Input Block Start

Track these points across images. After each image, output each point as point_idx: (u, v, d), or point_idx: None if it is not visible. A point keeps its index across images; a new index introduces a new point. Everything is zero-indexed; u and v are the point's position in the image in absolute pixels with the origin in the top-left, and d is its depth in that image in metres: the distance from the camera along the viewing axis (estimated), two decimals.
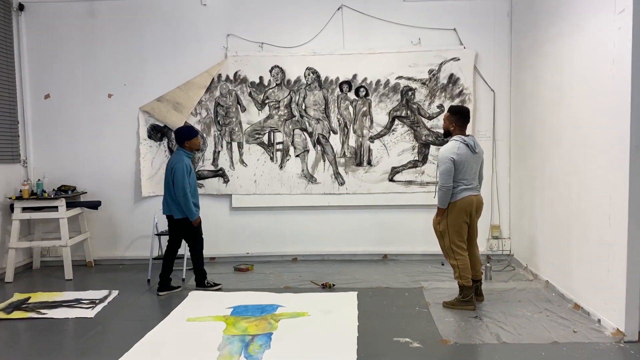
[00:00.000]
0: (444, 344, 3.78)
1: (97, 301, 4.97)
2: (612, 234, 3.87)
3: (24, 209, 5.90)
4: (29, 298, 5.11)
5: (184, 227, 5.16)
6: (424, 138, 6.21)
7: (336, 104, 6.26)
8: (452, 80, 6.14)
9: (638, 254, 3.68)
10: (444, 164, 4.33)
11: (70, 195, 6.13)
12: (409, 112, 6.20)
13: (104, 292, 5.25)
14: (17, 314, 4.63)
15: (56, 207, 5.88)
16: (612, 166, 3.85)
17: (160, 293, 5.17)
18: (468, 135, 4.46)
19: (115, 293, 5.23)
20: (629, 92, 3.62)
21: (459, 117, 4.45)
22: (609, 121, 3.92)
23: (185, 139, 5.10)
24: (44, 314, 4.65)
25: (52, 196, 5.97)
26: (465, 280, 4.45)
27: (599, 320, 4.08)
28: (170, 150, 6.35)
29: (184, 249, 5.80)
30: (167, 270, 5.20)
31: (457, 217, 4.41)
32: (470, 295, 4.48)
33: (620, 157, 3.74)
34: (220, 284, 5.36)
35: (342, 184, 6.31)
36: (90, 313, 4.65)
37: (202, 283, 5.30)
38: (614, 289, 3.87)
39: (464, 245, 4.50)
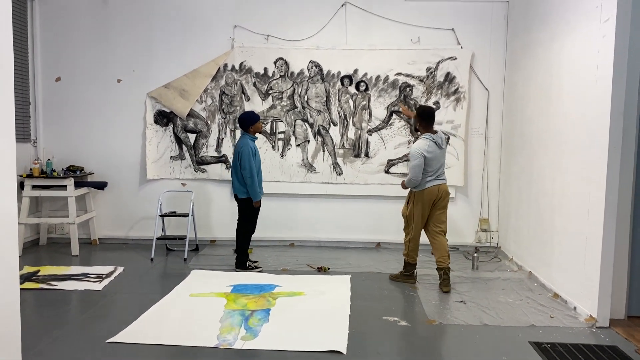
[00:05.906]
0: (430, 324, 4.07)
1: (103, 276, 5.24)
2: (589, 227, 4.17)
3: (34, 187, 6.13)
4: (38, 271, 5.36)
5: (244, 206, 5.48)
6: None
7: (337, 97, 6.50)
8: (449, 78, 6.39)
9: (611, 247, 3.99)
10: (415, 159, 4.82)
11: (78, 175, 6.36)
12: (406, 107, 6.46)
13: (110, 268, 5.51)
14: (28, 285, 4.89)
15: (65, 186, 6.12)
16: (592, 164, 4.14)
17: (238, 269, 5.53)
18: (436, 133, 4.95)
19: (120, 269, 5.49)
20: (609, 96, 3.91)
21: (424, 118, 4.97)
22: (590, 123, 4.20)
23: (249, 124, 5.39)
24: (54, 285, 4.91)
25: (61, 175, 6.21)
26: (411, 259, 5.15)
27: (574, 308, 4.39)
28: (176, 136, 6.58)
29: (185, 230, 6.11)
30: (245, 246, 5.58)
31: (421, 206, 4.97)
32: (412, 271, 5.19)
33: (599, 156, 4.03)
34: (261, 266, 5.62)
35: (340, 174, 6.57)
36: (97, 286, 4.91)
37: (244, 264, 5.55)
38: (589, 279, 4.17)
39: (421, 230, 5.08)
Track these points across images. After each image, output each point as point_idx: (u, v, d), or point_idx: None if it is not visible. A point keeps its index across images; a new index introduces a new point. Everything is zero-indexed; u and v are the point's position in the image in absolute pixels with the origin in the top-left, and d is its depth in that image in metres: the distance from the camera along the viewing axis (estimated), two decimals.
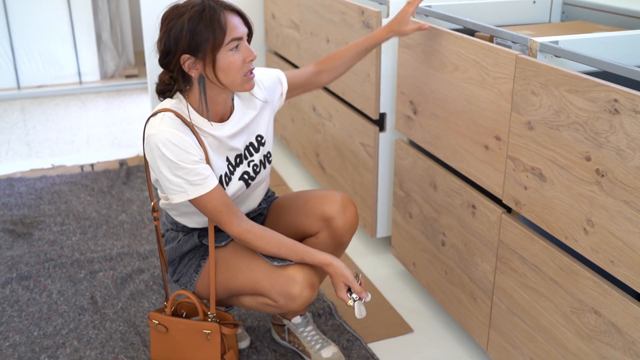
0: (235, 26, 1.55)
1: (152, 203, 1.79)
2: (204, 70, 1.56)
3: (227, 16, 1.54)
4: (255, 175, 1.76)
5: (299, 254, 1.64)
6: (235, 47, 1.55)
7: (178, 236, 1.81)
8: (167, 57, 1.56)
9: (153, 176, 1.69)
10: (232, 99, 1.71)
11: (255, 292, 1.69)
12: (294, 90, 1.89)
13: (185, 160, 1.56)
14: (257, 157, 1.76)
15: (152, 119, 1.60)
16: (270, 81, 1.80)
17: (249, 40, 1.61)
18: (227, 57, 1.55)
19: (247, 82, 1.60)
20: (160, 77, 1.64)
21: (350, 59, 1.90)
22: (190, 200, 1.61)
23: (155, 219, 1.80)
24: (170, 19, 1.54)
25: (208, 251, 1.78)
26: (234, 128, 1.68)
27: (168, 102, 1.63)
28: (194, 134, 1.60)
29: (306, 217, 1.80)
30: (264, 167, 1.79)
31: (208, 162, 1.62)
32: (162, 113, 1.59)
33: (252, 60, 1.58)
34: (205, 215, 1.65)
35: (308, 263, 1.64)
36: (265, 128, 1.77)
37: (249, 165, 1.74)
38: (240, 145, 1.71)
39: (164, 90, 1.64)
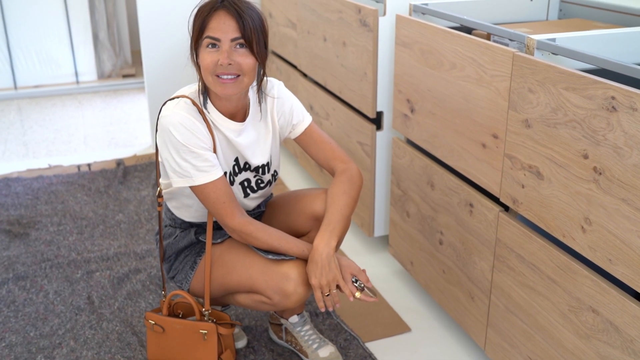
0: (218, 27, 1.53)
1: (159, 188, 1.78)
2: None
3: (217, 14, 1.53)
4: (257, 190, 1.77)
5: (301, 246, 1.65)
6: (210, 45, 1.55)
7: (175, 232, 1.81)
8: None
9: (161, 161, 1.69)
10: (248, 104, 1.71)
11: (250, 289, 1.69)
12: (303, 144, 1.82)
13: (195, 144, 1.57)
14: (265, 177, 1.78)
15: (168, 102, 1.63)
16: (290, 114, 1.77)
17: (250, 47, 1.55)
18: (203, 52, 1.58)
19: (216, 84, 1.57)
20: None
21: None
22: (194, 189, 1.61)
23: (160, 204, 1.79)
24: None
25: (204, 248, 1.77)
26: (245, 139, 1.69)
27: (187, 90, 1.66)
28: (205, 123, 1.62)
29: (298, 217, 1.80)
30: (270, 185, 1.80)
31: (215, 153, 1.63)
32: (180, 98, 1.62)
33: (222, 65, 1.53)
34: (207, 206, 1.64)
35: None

Input Block End

■ **What to do**
Reproduce the records above exactly, leaving out every picture they contain.

■ **Answer to the problem**
Track these points across images. After each image, output each point as point_idx: (u, v, d), or point_idx: None if it is not visible. A point keeps its index across images; a new index introduces a new point. Everything is zero-indexed; u and v are the point's position in the image in absolute pixels with the origin in the top-left, and d is its depth in that image in metres: the distance from the camera along the viewing axis (estimated), two decimals.
[00:00.000]
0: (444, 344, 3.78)
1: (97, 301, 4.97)
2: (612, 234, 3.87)
3: (24, 209, 5.90)
4: (29, 298, 5.11)
5: (184, 227, 5.16)
6: (424, 138, 6.21)
7: (336, 104, 6.26)
8: (452, 80, 6.14)
9: (638, 254, 3.68)
10: (444, 164, 4.33)
11: (70, 195, 6.13)
12: (409, 112, 6.20)
13: (104, 292, 5.25)
14: (17, 314, 4.63)
15: (56, 207, 5.88)
16: (612, 166, 3.85)
17: (160, 293, 5.17)
18: (468, 135, 4.46)
19: (115, 293, 5.23)
20: (629, 92, 3.62)
21: (459, 117, 4.45)
22: (609, 121, 3.92)
23: (185, 139, 5.10)
24: (44, 314, 4.65)
25: (52, 196, 5.97)
26: (465, 280, 4.45)
27: (599, 320, 4.08)
28: (170, 150, 6.35)
29: (184, 249, 5.80)
30: (167, 270, 5.20)
31: (457, 217, 4.41)
32: (470, 295, 4.48)
33: (620, 157, 3.74)
34: (220, 284, 5.36)
35: (342, 184, 6.31)
36: (90, 313, 4.65)
37: (202, 283, 5.30)
38: (614, 289, 3.87)
39: (464, 245, 4.50)
[00:05.906]
0: (430, 324, 4.07)
1: (103, 276, 5.24)
2: (589, 227, 4.17)
3: (34, 187, 6.13)
4: (38, 271, 5.36)
5: (244, 206, 5.48)
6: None
7: (337, 97, 6.50)
8: (449, 78, 6.39)
9: (611, 247, 3.99)
10: (415, 159, 4.82)
11: (78, 175, 6.36)
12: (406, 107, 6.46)
13: (110, 268, 5.51)
14: (28, 285, 4.89)
15: (65, 186, 6.12)
16: (592, 164, 4.14)
17: (238, 269, 5.53)
18: (436, 133, 4.95)
19: (120, 269, 5.49)
20: (609, 96, 3.91)
21: (424, 118, 4.97)
22: (590, 123, 4.20)
23: (249, 124, 5.39)
24: (54, 285, 4.91)
25: (61, 175, 6.21)
26: (411, 259, 5.15)
27: (574, 308, 4.39)
28: (176, 136, 6.58)
29: (185, 230, 6.11)
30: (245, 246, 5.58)
31: (421, 206, 4.97)
32: (412, 271, 5.19)
33: (599, 156, 4.03)
34: (261, 266, 5.62)
35: (340, 174, 6.57)
36: (97, 286, 4.91)
37: (244, 264, 5.55)
38: (589, 279, 4.17)
39: (421, 230, 5.08)
Track these points across images. After each image, output each point as point_idx: (u, v, d), or point_idx: None if it is not visible. A point keeps its index across images; a new index introduces a new point. Everything is zero-indexed; u and v are the point's position in the image in absolute pixels with the origin in the top-left, and d is its depth in that image in metres: the distance from the camera along the viewing axis (estimated), two decimals.
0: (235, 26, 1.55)
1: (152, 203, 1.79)
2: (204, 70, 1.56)
3: (227, 16, 1.54)
4: (255, 175, 1.76)
5: (299, 254, 1.64)
6: (235, 47, 1.55)
7: (178, 236, 1.81)
8: (167, 57, 1.56)
9: (153, 176, 1.69)
10: (232, 99, 1.71)
11: (255, 292, 1.69)
12: (294, 90, 1.89)
13: (185, 160, 1.56)
14: (257, 157, 1.76)
15: (152, 119, 1.60)
16: (270, 81, 1.80)
17: (249, 40, 1.61)
18: (227, 57, 1.55)
19: (247, 82, 1.60)
20: (160, 77, 1.64)
21: (350, 59, 1.90)
22: (190, 200, 1.61)
23: (155, 219, 1.80)
24: (170, 19, 1.54)
25: (208, 251, 1.78)
26: (234, 128, 1.68)
27: (168, 102, 1.63)
28: (194, 134, 1.60)
29: (306, 217, 1.80)
30: (264, 167, 1.79)
31: (208, 162, 1.62)
32: (162, 113, 1.59)
33: (252, 60, 1.58)
34: (205, 215, 1.65)
35: (308, 263, 1.64)
36: (265, 128, 1.77)
37: (249, 165, 1.74)
38: (240, 145, 1.71)
39: (164, 90, 1.64)
0: (218, 27, 1.53)
1: (159, 188, 1.78)
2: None
3: (217, 14, 1.53)
4: (257, 190, 1.77)
5: (301, 246, 1.65)
6: (210, 45, 1.55)
7: (175, 232, 1.81)
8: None
9: (161, 161, 1.69)
10: (248, 104, 1.71)
11: (250, 289, 1.69)
12: (303, 144, 1.82)
13: (195, 144, 1.57)
14: (265, 177, 1.78)
15: (168, 102, 1.63)
16: (290, 114, 1.77)
17: (250, 47, 1.55)
18: (203, 52, 1.58)
19: (216, 84, 1.57)
20: None
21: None
22: (194, 189, 1.61)
23: (160, 204, 1.79)
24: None
25: (204, 248, 1.77)
26: (245, 139, 1.69)
27: (187, 90, 1.66)
28: (205, 123, 1.62)
29: (298, 217, 1.80)
30: (270, 185, 1.80)
31: (215, 153, 1.63)
32: (180, 98, 1.62)
33: (222, 65, 1.53)
34: (207, 206, 1.64)
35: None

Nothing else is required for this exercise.